### EXERCISE REQUIREMENTS
Retype the lines below from the very first one through the line that contains "la livraison ne", including both, and leave the pictures out of your answer.

### THE DATA
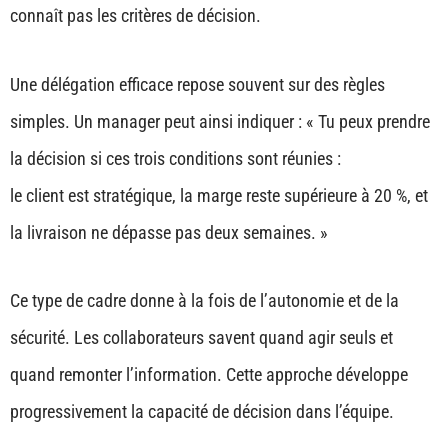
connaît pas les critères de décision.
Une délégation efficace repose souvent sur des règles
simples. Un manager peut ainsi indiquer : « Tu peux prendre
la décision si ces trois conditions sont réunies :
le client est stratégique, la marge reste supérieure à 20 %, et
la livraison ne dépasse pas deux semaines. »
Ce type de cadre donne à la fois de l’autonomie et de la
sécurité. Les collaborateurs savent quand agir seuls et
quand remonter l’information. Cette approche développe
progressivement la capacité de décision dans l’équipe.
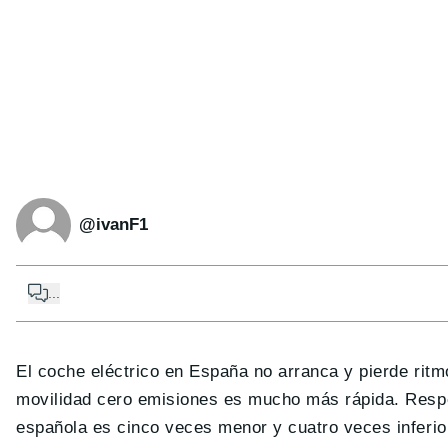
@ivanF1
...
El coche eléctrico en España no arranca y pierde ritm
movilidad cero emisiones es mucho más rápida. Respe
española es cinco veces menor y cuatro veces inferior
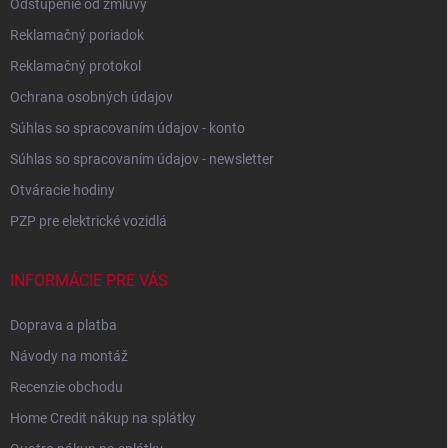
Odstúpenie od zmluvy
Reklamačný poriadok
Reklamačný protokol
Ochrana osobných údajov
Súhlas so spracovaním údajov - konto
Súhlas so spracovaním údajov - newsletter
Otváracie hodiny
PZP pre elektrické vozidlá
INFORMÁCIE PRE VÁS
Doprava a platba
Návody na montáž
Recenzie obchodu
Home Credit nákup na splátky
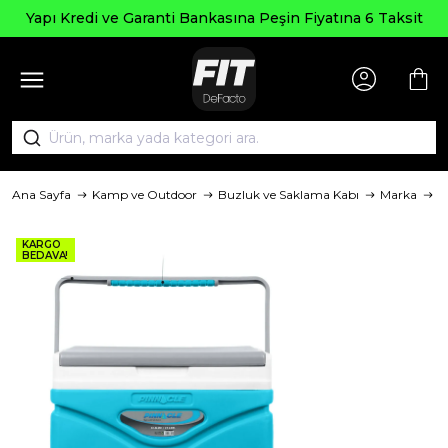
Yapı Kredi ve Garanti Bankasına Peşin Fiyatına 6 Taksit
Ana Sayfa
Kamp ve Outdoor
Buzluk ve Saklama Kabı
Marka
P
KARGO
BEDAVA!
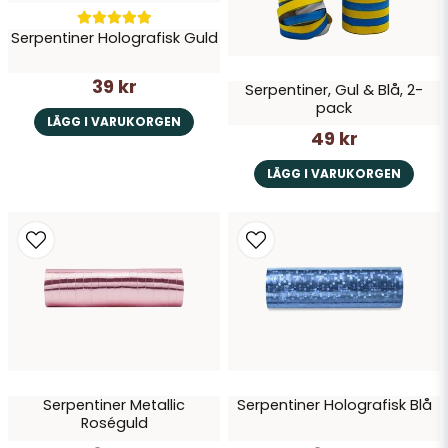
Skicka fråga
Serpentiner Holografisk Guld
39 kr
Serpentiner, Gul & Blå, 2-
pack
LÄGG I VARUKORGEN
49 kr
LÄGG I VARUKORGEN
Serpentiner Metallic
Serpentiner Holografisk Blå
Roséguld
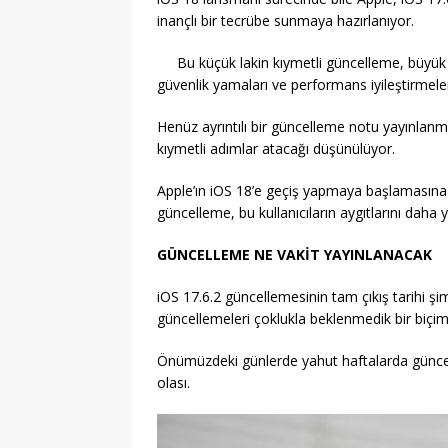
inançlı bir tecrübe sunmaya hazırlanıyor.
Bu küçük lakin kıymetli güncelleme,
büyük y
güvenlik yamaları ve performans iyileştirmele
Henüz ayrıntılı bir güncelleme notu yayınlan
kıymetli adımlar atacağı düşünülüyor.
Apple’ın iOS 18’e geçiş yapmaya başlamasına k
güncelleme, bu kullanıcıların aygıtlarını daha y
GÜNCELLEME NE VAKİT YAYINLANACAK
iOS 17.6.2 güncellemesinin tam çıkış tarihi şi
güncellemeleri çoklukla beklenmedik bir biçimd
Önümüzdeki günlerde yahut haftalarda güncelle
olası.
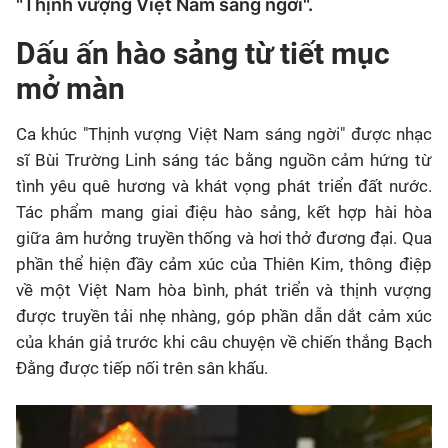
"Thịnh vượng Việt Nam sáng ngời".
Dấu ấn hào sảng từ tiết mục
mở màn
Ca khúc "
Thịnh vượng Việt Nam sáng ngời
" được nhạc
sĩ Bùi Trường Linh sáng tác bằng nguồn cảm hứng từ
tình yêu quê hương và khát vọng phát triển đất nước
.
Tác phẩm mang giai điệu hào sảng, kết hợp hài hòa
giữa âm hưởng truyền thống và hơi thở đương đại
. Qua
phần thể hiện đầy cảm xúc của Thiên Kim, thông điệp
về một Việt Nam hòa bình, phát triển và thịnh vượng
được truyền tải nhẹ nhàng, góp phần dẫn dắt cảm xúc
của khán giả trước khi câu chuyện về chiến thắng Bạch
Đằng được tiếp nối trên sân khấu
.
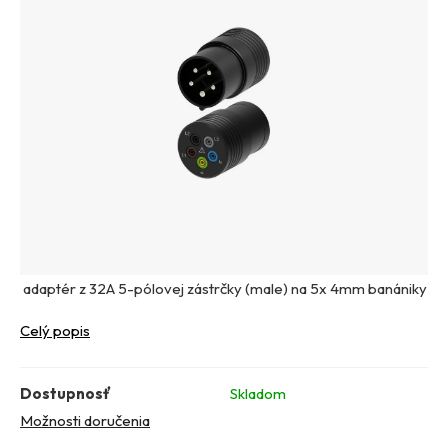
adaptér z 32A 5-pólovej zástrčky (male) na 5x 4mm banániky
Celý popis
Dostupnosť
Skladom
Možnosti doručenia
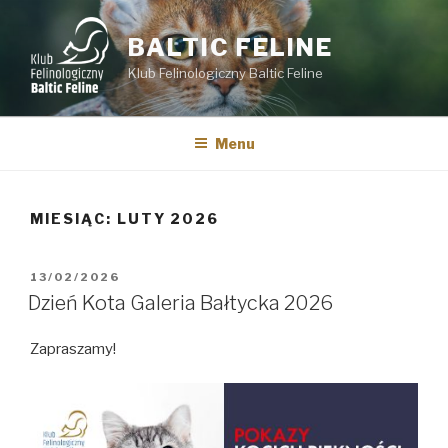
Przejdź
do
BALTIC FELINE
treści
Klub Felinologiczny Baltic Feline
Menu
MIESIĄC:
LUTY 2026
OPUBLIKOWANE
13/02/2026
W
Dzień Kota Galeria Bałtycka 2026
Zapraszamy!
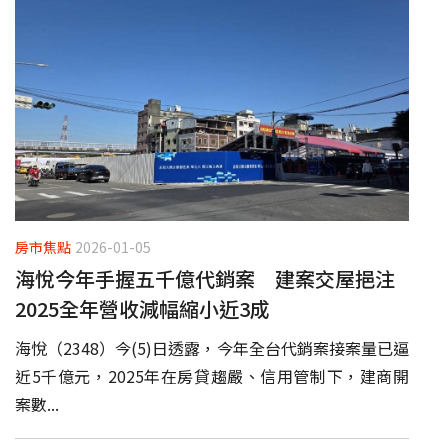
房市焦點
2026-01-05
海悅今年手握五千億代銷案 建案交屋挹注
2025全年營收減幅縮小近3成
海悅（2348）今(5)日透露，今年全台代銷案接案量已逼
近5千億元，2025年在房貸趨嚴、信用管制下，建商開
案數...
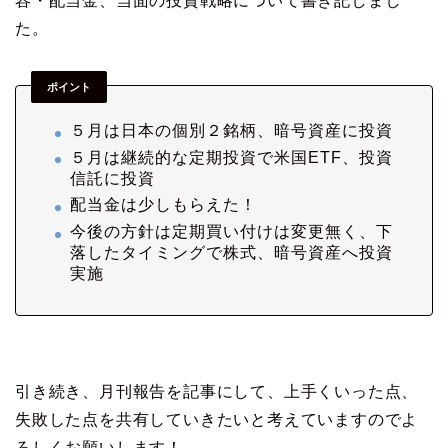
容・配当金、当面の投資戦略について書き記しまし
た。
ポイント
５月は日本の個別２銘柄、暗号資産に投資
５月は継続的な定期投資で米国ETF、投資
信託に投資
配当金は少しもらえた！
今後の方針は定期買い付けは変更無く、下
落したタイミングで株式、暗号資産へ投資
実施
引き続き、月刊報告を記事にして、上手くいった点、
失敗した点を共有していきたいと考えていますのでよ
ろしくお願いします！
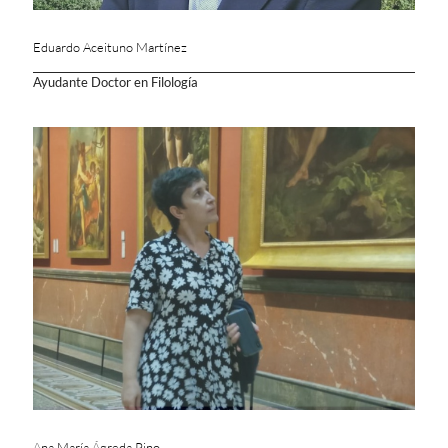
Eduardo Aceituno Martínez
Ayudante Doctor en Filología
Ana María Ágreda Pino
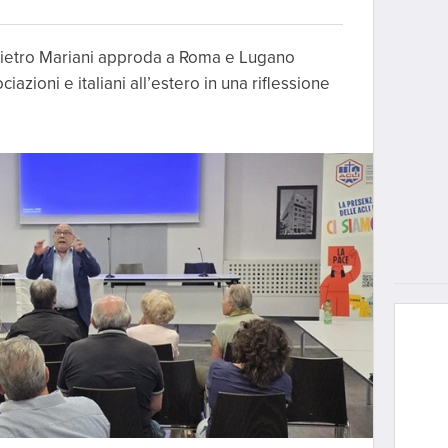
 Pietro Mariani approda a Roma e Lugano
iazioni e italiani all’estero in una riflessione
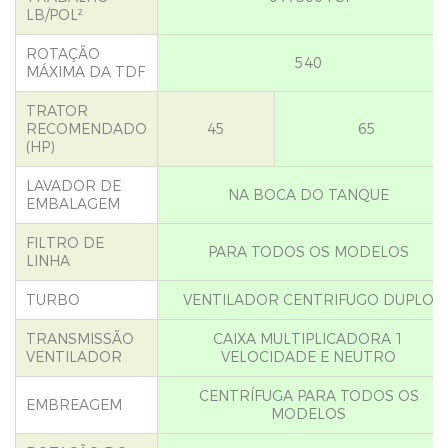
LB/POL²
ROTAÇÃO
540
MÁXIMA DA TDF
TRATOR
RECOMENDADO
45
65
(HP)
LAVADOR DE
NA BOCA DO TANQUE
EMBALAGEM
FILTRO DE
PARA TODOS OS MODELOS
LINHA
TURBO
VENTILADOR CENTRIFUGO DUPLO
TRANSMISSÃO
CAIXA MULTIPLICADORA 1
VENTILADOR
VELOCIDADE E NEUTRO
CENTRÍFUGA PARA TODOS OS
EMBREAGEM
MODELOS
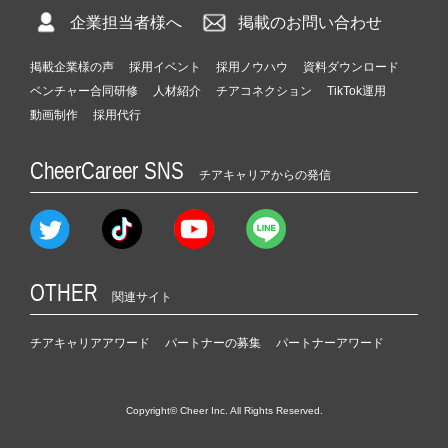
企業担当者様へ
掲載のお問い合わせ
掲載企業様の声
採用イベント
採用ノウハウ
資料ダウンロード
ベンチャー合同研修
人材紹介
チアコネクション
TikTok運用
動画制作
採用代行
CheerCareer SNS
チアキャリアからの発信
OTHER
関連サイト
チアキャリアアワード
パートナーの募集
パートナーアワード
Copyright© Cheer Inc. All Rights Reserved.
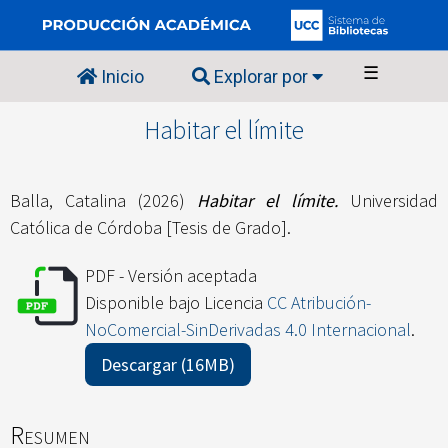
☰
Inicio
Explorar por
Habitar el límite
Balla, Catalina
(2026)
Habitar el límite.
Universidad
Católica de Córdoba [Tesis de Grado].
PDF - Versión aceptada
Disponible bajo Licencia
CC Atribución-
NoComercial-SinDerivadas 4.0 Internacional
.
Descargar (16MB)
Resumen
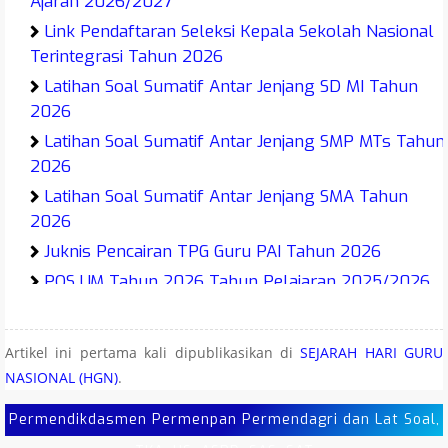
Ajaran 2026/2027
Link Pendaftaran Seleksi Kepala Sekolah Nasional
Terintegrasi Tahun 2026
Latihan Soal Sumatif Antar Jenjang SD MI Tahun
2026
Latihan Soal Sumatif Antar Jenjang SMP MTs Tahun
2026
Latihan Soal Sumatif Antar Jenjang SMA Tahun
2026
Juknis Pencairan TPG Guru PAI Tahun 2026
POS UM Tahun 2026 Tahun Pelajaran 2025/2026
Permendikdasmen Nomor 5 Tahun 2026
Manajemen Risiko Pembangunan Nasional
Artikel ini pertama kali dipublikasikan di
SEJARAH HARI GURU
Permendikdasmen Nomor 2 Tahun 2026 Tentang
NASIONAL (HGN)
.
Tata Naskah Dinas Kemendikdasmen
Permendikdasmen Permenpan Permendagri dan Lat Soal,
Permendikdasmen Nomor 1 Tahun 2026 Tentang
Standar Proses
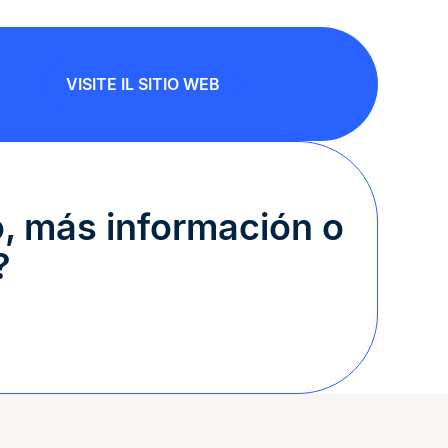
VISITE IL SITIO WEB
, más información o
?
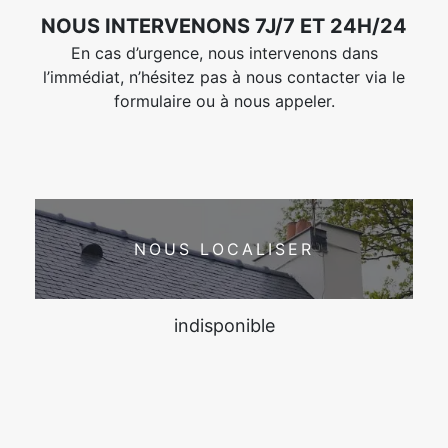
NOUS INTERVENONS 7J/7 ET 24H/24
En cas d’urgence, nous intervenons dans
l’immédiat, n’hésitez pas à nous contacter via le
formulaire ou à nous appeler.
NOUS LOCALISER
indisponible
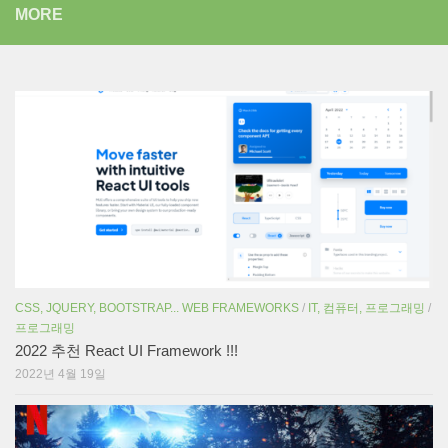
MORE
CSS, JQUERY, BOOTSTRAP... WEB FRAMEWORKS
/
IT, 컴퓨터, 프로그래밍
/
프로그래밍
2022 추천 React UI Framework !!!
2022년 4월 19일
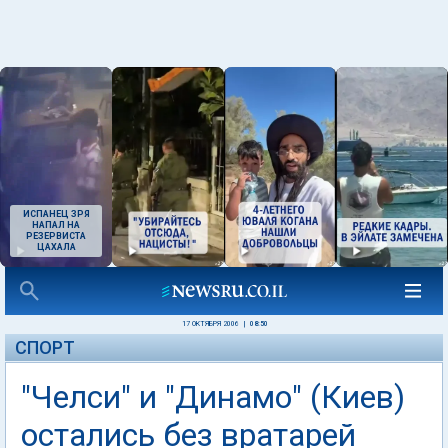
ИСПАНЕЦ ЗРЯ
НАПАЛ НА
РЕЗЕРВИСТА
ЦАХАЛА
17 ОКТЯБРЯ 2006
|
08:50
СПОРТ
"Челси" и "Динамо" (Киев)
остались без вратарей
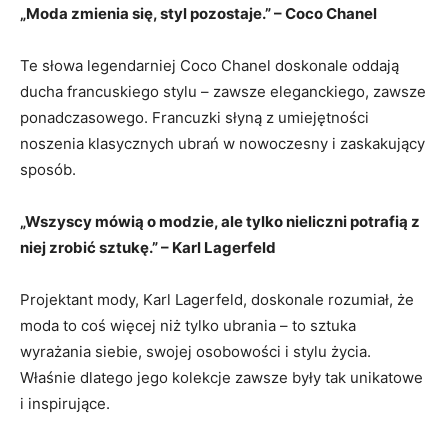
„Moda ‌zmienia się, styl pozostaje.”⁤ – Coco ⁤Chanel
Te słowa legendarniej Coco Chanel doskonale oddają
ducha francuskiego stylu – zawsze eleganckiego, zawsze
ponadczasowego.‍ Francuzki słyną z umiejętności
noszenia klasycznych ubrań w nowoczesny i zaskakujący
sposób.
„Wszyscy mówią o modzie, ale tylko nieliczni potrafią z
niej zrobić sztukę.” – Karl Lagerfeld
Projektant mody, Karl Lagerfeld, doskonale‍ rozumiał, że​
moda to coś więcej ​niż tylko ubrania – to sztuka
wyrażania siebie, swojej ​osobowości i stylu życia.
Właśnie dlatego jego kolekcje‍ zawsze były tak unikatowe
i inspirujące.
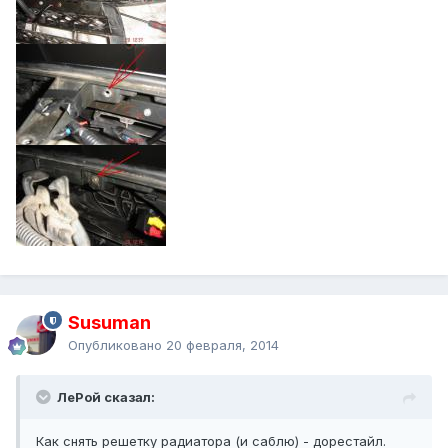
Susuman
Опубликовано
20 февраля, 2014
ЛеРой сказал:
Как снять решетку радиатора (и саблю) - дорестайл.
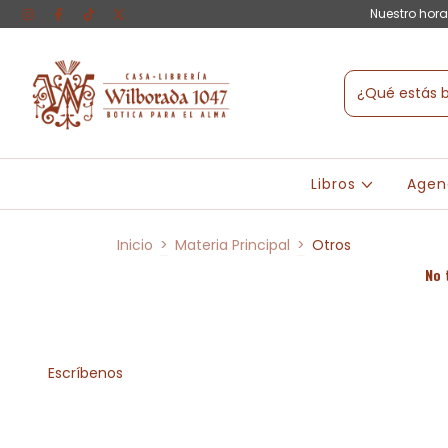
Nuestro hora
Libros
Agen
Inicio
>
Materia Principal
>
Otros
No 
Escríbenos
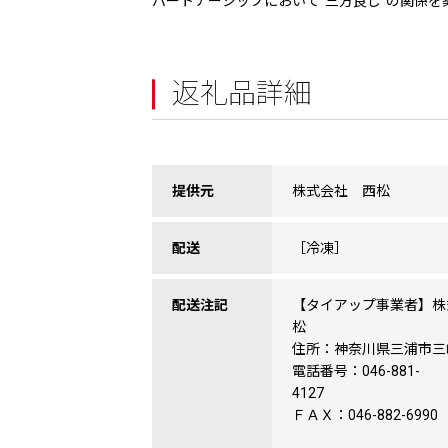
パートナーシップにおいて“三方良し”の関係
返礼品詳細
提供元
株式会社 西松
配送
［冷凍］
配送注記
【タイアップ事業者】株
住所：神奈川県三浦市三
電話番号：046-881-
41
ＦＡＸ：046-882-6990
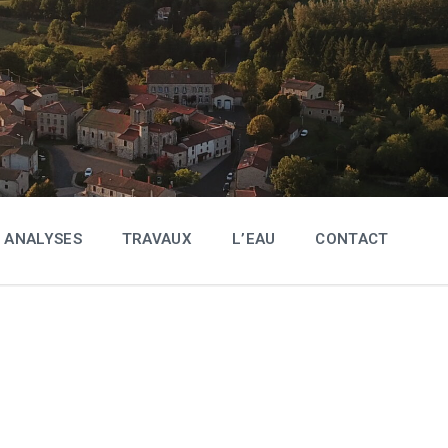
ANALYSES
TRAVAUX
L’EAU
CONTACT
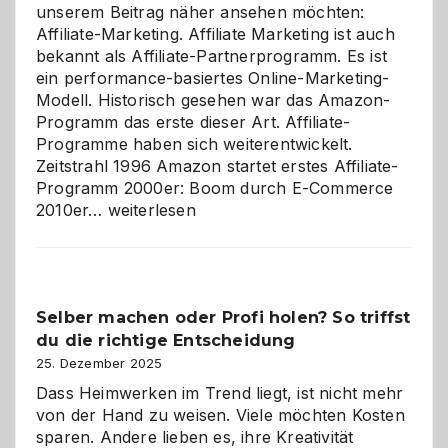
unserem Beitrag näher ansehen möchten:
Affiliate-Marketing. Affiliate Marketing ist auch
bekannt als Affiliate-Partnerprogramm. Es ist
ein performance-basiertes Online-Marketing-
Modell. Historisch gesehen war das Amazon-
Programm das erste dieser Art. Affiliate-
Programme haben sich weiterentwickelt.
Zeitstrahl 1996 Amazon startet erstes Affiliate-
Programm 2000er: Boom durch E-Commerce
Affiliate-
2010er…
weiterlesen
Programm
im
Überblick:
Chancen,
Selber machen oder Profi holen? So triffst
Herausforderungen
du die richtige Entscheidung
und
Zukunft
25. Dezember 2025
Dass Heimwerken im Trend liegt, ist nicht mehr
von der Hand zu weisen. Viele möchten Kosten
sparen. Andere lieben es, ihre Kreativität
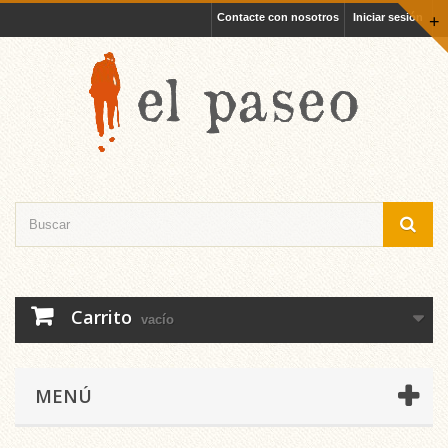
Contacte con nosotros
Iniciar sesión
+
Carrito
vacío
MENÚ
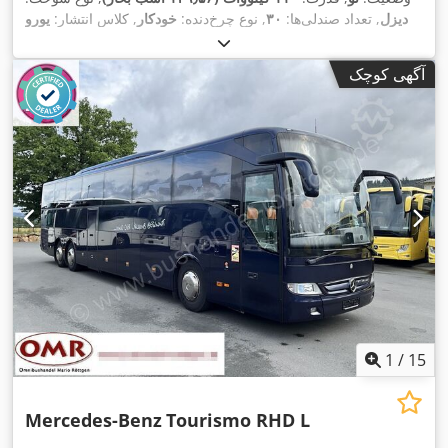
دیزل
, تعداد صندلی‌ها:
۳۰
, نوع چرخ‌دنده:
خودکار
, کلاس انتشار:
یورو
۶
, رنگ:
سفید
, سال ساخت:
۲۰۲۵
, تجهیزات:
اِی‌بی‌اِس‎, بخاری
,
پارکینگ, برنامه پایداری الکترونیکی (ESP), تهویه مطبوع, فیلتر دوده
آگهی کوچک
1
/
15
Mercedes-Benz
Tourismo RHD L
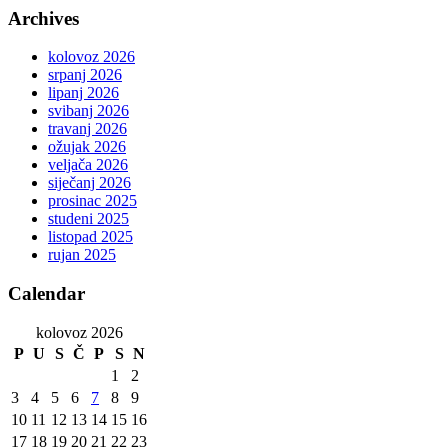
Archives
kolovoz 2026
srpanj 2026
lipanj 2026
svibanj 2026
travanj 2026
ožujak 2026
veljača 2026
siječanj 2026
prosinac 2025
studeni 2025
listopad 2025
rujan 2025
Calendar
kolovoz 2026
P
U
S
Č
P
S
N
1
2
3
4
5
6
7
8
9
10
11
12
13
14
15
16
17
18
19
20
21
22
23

### REPLY
connaît pas les critères de décision.
Une délégation efficace repose souvent sur des règles
simples. Un manager peut ainsi indiquer : « Tu peux prendre
la décision si ces trois conditions sont réunies :
le client est stratégique, la marge reste supérieure à 20 %, et
la livraison ne dépasse pas deux semaines. »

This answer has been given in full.